▸ **Aim of the exercise**: Going through the data below, copy out each line where the word "personnel" shows up.

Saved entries

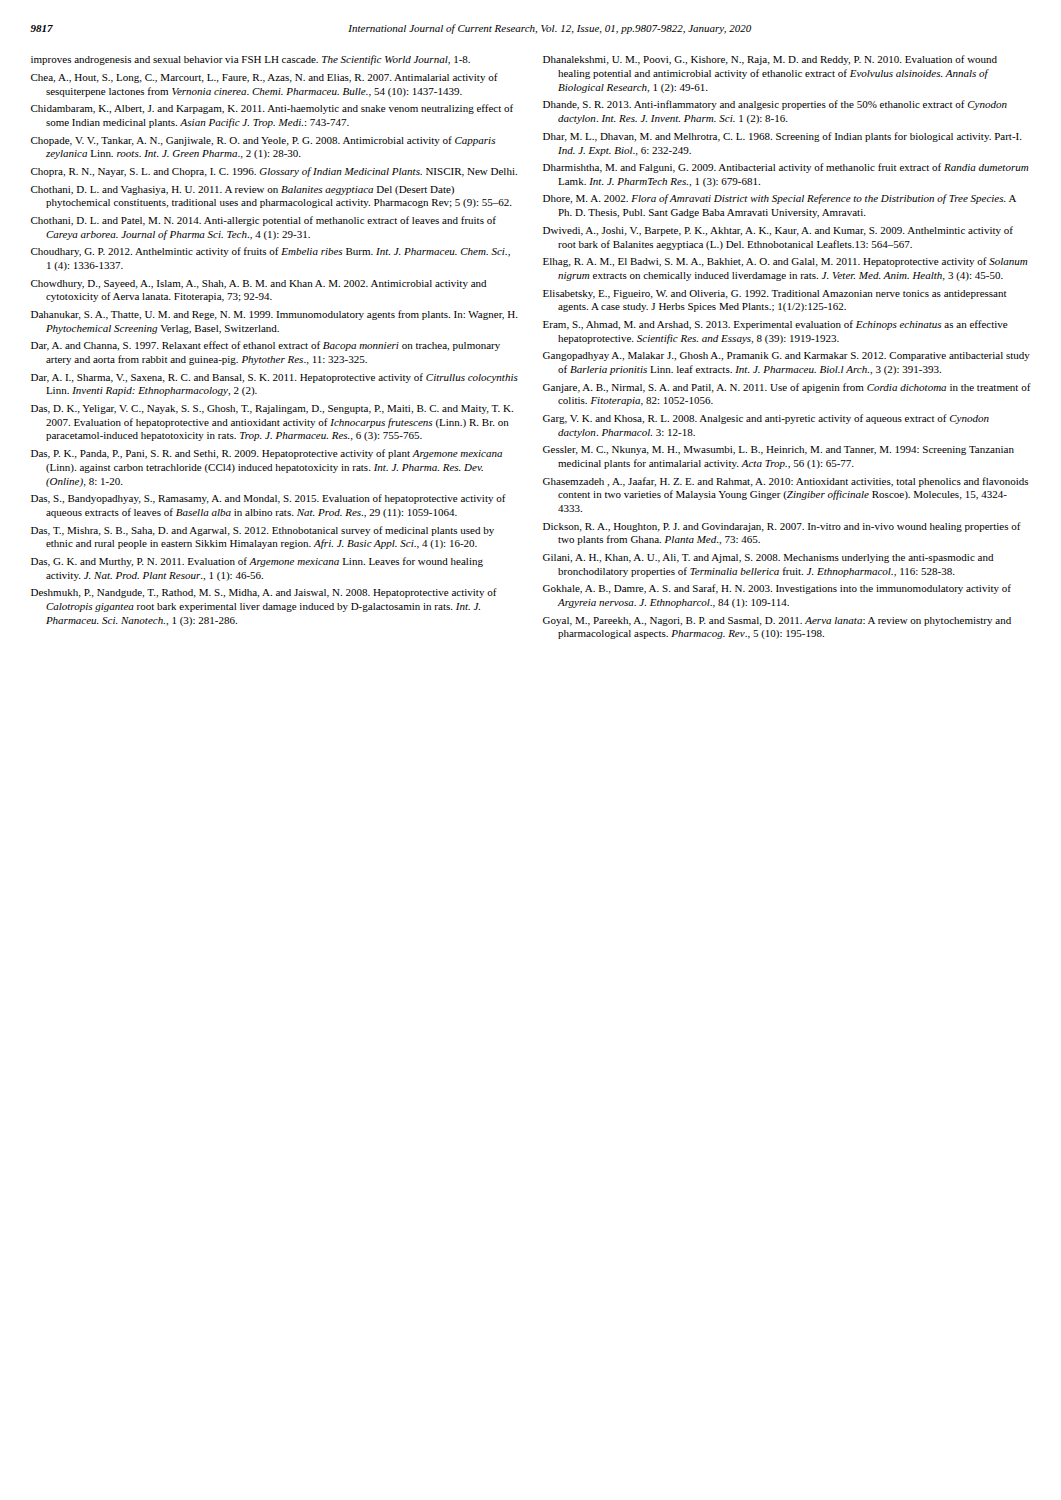9817 International Journal of Current Research, Vol. 12, Issue, 01, pp.9807-9822, January, 2020
improves androgenesis and sexual behavior via FSH LH cascade. The Scientific World Journal, 1-8.
Chea, A., Hout, S., Long, C., Marcourt, L., Faure, R., Azas, N. and Elias, R. 2007. Antimalarial activity of sesquiterpene lactones from Vernonia cinerea. Chemi. Pharmaceu. Bulle., 54 (10): 1437-1439.
Chidambaram, K., Albert, J. and Karpagam, K. 2011. Anti-haemolytic and snake venom neutralizing effect of some Indian medicinal plants. Asian Pacific J. Trop. Medi.: 743-747.
Chopade, V. V., Tankar, A. N., Ganjiwale, R. O. and Yeole, P. G. 2008. Antimicrobial activity of Capparis zeylanica Linn. roots. Int. J. Green Pharma., 2 (1): 28-30.
Chopra, R. N., Nayar, S. L. and Chopra, I. C. 1996. Glossary of Indian Medicinal Plants. NISCIR, New Delhi.
Chothani, D. L. and Vaghasiya, H. U. 2011. A review on Balanites aegyptiaca Del (Desert Date) phytochemical constituents, traditional uses and pharmacological activity. Pharmacogn Rev; 5 (9): 55–62.
Chothani, D. L. and Patel, M. N. 2014. Anti-allergic potential of methanolic extract of leaves and fruits of Careya arborea. Journal of Pharma Sci. Tech., 4 (1): 29-31.
Choudhary, G. P. 2012. Anthelmintic activity of fruits of Embelia ribes Burm. Int. J. Pharmaceu. Chem. Sci., 1 (4): 1336-1337.
Chowdhury, D., Sayeed, A., Islam, A., Shah, A. B. M. and Khan A. M. 2002. Antimicrobial activity and cytotoxicity of Aerva lanata. Fitoterapia, 73; 92-94.
Dahanukar, S. A., Thatte, U. M. and Rege, N. M. 1999. Immunomodulatory agents from plants. In: Wagner, H. Phytochemical Screening Verlag, Basel, Switzerland.
Dar, A. and Channa, S. 1997. Relaxant effect of ethanol extract of Bacopa monnieri on trachea, pulmonary artery and aorta from rabbit and guinea-pig. Phytother Res., 11: 323-325.
Dar, A. I., Sharma, V., Saxena, R. C. and Bansal, S. K. 2011. Hepatoprotective activity of Citrullus colocynthis Linn. Inventi Rapid: Ethnopharmacology, 2 (2).
Das, D. K., Yeligar, V. C., Nayak, S. S., Ghosh, T., Rajalingam, D., Sengupta, P., Maiti, B. C. and Maity, T. K. 2007. Evaluation of hepatoprotective and antioxidant activity of Ichnocarpus frutescens (Linn.) R. Br. on paracetamol-induced hepatotoxicity in rats. Trop. J. Pharmaceu. Res., 6 (3): 755-765.
Das, P. K., Panda, P., Pani, S. R. and Sethi, R. 2009. Hepatoprotective activity of plant Argemone mexicana (Linn). against carbon tetrachloride (CCl4) induced hepatotoxicity in rats. Int. J. Pharma. Res. Dev. (Online), 8: 1-20.
Das, S., Bandyopadhyay, S., Ramasamy, A. and Mondal, S. 2015. Evaluation of hepatoprotective activity of aqueous extracts of leaves of Basella alba in albino rats. Nat. Prod. Res., 29 (11): 1059-1064.
Das, T., Mishra, S. B., Saha, D. and Agarwal, S. 2012. Ethnobotanical survey of medicinal plants used by ethnic and rural people in eastern Sikkim Himalayan region. Afri. J. Basic Appl. Sci., 4 (1): 16-20.
Das, G. K. and Murthy, P. N. 2011. Evaluation of Argemone mexicana Linn. Leaves for wound healing activity. J. Nat. Prod. Plant Resour., 1 (1): 46-56.
Deshmukh, P., Nandgude, T., Rathod, M. S., Midha, A. and Jaiswal, N. 2008. Hepatoprotective activity of Calotropis gigantea root bark experimental liver damage induced by D-galactosamin in rats. Int. J. Pharmaceu. Sci. Nanotech., 1 (3): 281-286.
Dhanalekshmi, U. M., Poovi, G., Kishore, N., Raja, M. D. and Reddy, P. N. 2010. Evaluation of wound healing potential and antimicrobial activity of ethanolic extract of Evolvulus alsinoides. Annals of Biological Research, 1 (2): 49-61.
Dhande, S. R. 2013. Anti-inflammatory and analgesic properties of the 50% ethanolic extract of Cynodon dactylon. Int. Res. J. Invent. Pharm. Sci. 1 (2): 8-16.
Dhar, M. L., Dhavan, M. and Melhrotra, C. L. 1968. Screening of Indian plants for biological activity. Part-I. Ind. J. Expt. Biol., 6: 232-249.
Dharmishtha, M. and Falguni, G. 2009. Antibacterial activity of methanolic fruit extract of Randia dumetorum Lamk. Int. J. PharmTech Res., 1 (3): 679-681.
Dhore, M. A. 2002. Flora of Amravati District with Special Reference to the Distribution of Tree Species. A Ph. D. Thesis, Publ. Sant Gadge Baba Amravati University, Amravati.
Dwivedi, A., Joshi, V., Barpete, P. K., Akhtar, A. K., Kaur, A. and Kumar, S. 2009. Anthelmintic activity of root bark of Balanites aegyptiaca (L.) Del. Ethnobotanical Leaflets.13: 564–567.
Elhag, R. A. M., El Badwi, S. M. A., Bakhiet, A. O. and Galal, M. 2011. Hepatoprotective activity of Solanum nigrum extracts on chemically induced liverdamage in rats. J. Veter. Med. Anim. Health, 3 (4): 45-50.
Elisabetsky, E., Figueiro, W. and Oliveria, G. 1992. Traditional Amazonian nerve tonics as antidepressant agents. A case study. J Herbs Spices Med Plants.; 1(1/2):125-162.
Eram, S., Ahmad, M. and Arshad, S. 2013. Experimental evaluation of Echinops echinatus as an effective hepatoprotective. Scientific Res. and Essays, 8 (39): 1919-1923.
Gangopadhyay A., Malakar J., Ghosh A., Pramanik G. and Karmakar S. 2012. Comparative antibacterial study of Barleria prionitis Linn. leaf extracts. Int. J. Pharmaceu. Biol.l Arch., 3 (2): 391-393.
Ganjare, A. B., Nirmal, S. A. and Patil, A. N. 2011. Use of apigenin from Cordia dichotoma in the treatment of colitis. Fitoterapia, 82: 1052-1056.
Garg, V. K. and Khosa, R. L. 2008. Analgesic and anti-pyretic activity of aqueous extract of Cynodon dactylon. Pharmacol. 3: 12-18.
Gessler, M. C., Nkunya, M. H., Mwasumbi, L. B., Heinrich, M. and Tanner, M. 1994: Screening Tanzanian medicinal plants for antimalarial activity. Acta Trop., 56 (1): 65-77.
Ghasemzadeh , A., Jaafar, H. Z. E. and Rahmat, A. 2010: Antioxidant activities, total phenolics and flavonoids content in two varieties of Malaysia Young Ginger (Zingiber officinale Roscoe). Molecules, 15, 4324-4333.
Dickson, R. A., Houghton, P. J. and Govindarajan, R. 2007. In-vitro and in-vivo wound healing properties of two plants from Ghana. Planta Med., 73: 465.
Gilani, A. H., Khan, A. U., Ali, T. and Ajmal, S. 2008. Mechanisms underlying the anti-spasmodic and bronchodilatory properties of Terminalia bellerica fruit. J. Ethnopharmacol., 116: 528-38.
Gokhale, A. B., Damre, A. S. and Saraf, H. N. 2003. Investigations into the immunomodulatory activity of Argyreia nervosa. J. Ethnopharcol., 84 (1): 109-114.
Goyal, M., Pareekh, A., Nagori, B. P. and Sasmal, D. 2011. Aerva lanata: A review on phytochemistry and pharmacological aspects. Pharmacog. Rev., 5 (10): 195-198.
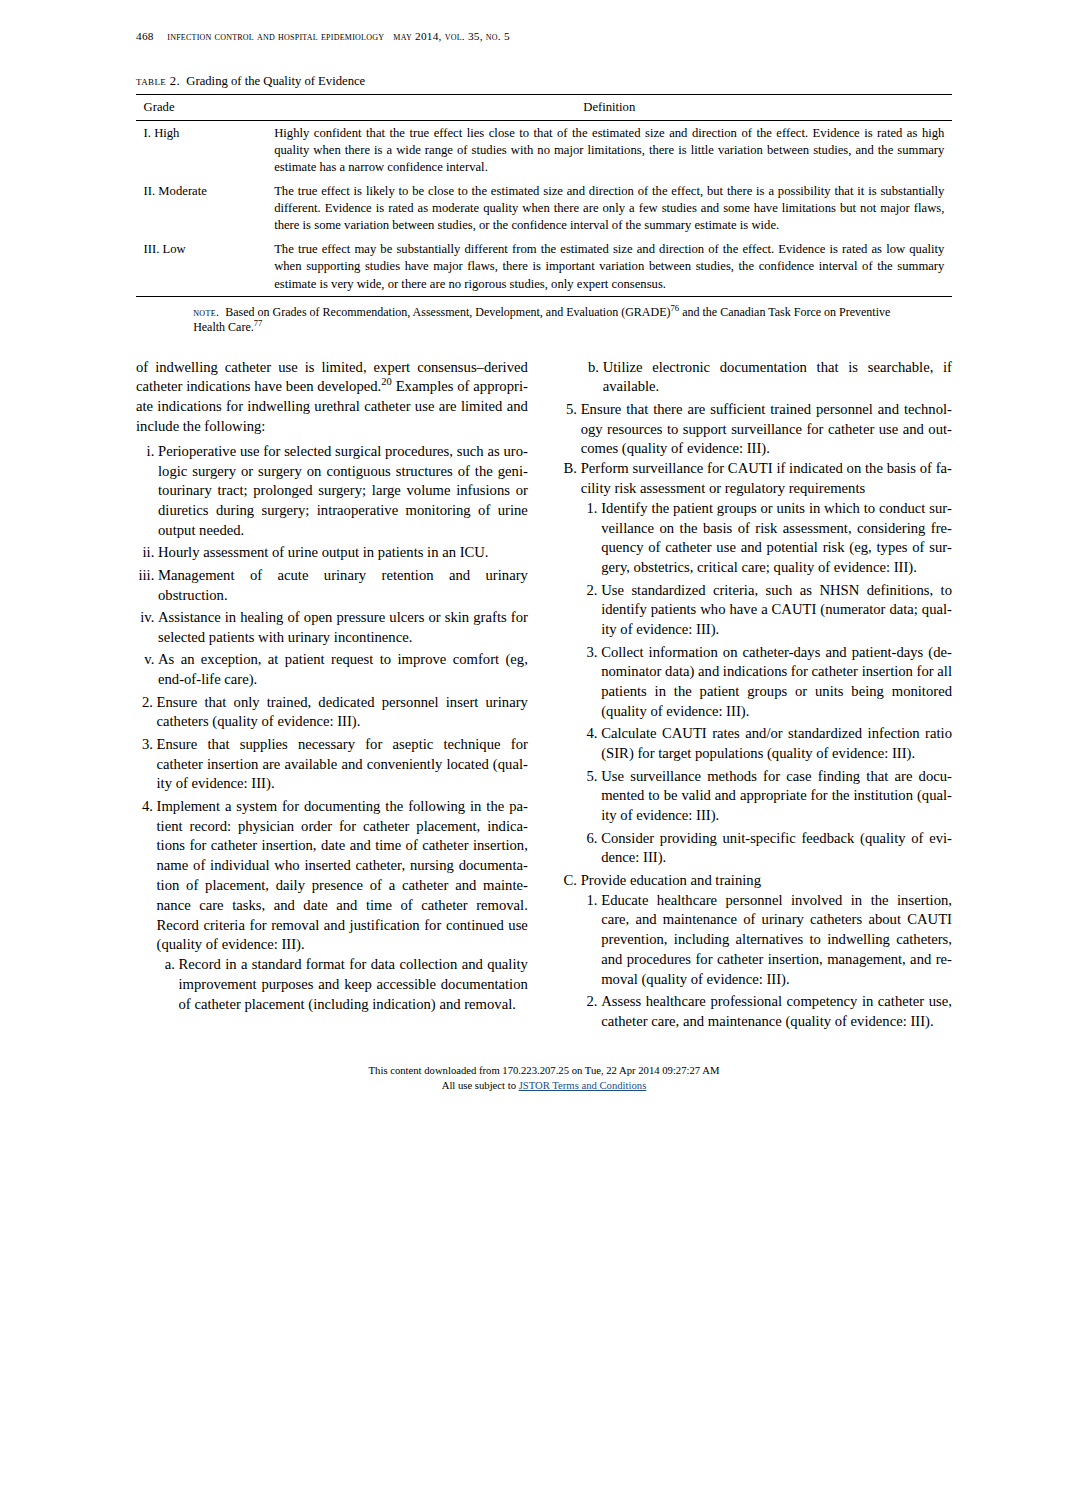468infection control and hospital epidemiology may 2014, vol. 35, no. 5
table 2. Grading of the Quality of Evidence
| Grade | Definition |
| --- | --- |
| I. High | Highly confident that the true effect lies close to that of the estimated size and direction of the effect. Evidence is rated as high quality when there is a wide range of studies with no major limitations, there is little variation between studies, and the summary estimate has a narrow confidence interval. |
| II. Moderate | The true effect is likely to be close to the estimated size and direction of the effect, but there is a possibility that it is substantially different. Evidence is rated as moderate quality when there are only a few studies and some have limitations but not major flaws, there is some variation between studies, or the confidence interval of the summary estimate is wide. |
| III. Low | The true effect may be substantially different from the estimated size and direction of the effect. Evidence is rated as low quality when supporting studies have major flaws, there is important variation between studies, the confidence interval of the summary estimate is very wide, or there are no rigorous studies, only expert consensus. |
note. Based on Grades of Recommendation, Assessment, Development, and Evaluation (GRADE)76 and the Canadian Task Force on Preventive Health Care.77
of indwelling catheter use is limited, expert consensus–derived catheter indications have been developed.20 Examples of appropriate indications for indwelling urethral catheter use are limited and include the following:
Perioperative use for selected surgical procedures, such as urologic surgery or surgery on contiguous structures of the genitourinary tract; prolonged surgery; large volume infusions or diuretics during surgery; intraoperative monitoring of urine output needed.
Hourly assessment of urine output in patients in an ICU.
Management of acute urinary retention and urinary obstruction.
Assistance in healing of open pressure ulcers or skin grafts for selected patients with urinary incontinence.
As an exception, at patient request to improve comfort (eg, end-of-life care).
Ensure that only trained, dedicated personnel insert urinary catheters (quality of evidence: III).
Ensure that supplies necessary for aseptic technique for catheter insertion are available and conveniently located (quality of evidence: III).
Implement a system for documenting the following in the patient record: physician order for catheter placement, indications for catheter insertion, date and time of catheter insertion, name of individual who inserted catheter, nursing documentation of placement, daily presence of a catheter and maintenance care tasks, and date and time of catheter removal. Record criteria for removal and justification for continued use (quality of evidence: III).
Record in a standard format for data collection and quality improvement purposes and keep accessible documentation of catheter placement (including indication) and removal.
Utilize electronic documentation that is searchable, if available.
Ensure that there are sufficient trained personnel and technology resources to support surveillance for catheter use and outcomes (quality of evidence: III).
Perform surveillance for CAUTI if indicated on the basis of facility risk assessment or regulatory requirements
Identify the patient groups or units in which to conduct surveillance on the basis of risk assessment, considering frequency of catheter use and potential risk (eg, types of surgery, obstetrics, critical care; quality of evidence: III).
Use standardized criteria, such as NHSN definitions, to identify patients who have a CAUTI (numerator data; quality of evidence: III).
Collect information on catheter-days and patient-days (denominator data) and indications for catheter insertion for all patients in the patient groups or units being monitored (quality of evidence: III).
Calculate CAUTI rates and/or standardized infection ratio (SIR) for target populations (quality of evidence: III).
Use surveillance methods for case finding that are documented to be valid and appropriate for the institution (quality of evidence: III).
Consider providing unit-specific feedback (quality of evidence: III).
Provide education and training
Educate healthcare personnel involved in the insertion, care, and maintenance of urinary catheters about CAUTI prevention, including alternatives to indwelling catheters, and procedures for catheter insertion, management, and removal (quality of evidence: III).
Assess healthcare professional competency in catheter use, catheter care, and maintenance (quality of evidence: III).
This content downloaded from 170.223.207.25 on Tue, 22 Apr 2014 09:27:27 AM
All use subject to JSTOR Terms and Conditions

▸ **Answer to the problem**:
Ensure that only trained, dedicated personnel insert urinary catheters (quality of evidence: III).
Ensure that there are sufficient trained personnel and technology resources to support surveillance for catheter use and outcomes (quality of evidence: III).
Educate healthcare personnel involved in the insertion, care, and maintenance of urinary catheters about CAUTI prevention, including alternatives to indwelling catheters, and procedures for catheter insertion, management, and removal (quality of evidence: III).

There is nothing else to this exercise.